== ENTRIES PROVIDED ==
_ _ _ _ _

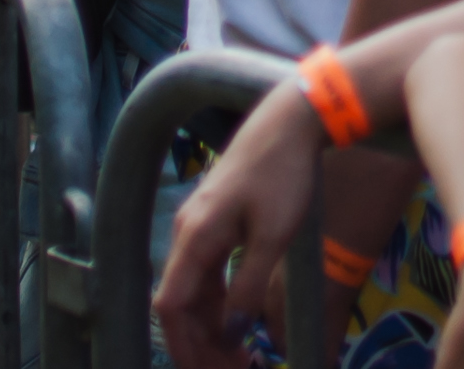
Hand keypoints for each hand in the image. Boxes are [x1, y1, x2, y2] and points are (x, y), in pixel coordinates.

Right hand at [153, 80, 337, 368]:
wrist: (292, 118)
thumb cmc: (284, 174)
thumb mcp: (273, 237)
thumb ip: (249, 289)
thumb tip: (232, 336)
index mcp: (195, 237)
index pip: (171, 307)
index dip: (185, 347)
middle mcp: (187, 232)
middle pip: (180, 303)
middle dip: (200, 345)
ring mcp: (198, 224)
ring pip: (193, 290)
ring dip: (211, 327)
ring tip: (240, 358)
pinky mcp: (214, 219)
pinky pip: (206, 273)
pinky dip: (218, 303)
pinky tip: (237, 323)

_ _ _ _ _

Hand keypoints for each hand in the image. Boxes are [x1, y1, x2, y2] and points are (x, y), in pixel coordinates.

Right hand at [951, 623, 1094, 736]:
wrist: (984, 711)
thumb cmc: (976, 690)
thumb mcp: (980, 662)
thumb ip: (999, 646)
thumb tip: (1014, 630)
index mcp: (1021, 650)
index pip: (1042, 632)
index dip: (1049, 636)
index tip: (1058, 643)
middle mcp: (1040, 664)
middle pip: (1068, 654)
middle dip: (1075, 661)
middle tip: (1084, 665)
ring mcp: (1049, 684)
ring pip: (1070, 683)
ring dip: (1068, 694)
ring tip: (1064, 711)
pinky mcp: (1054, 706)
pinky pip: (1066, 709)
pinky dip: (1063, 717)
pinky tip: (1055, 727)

_ _ _ _ _

== TASK PROMPT ==
In the data above, find the line that contains "ring dip: (1068, 694)" and the line that contains "pinky tip: (1055, 727)". Repeat exactly those lines and every line between them, and only those.

== EXERCISE ANSWER ==
ring dip: (1068, 694)
ring tip: (1064, 711)
pinky mcp: (1054, 706)
pinky pip: (1066, 709)
pinky dip: (1063, 717)
pinky tip: (1055, 727)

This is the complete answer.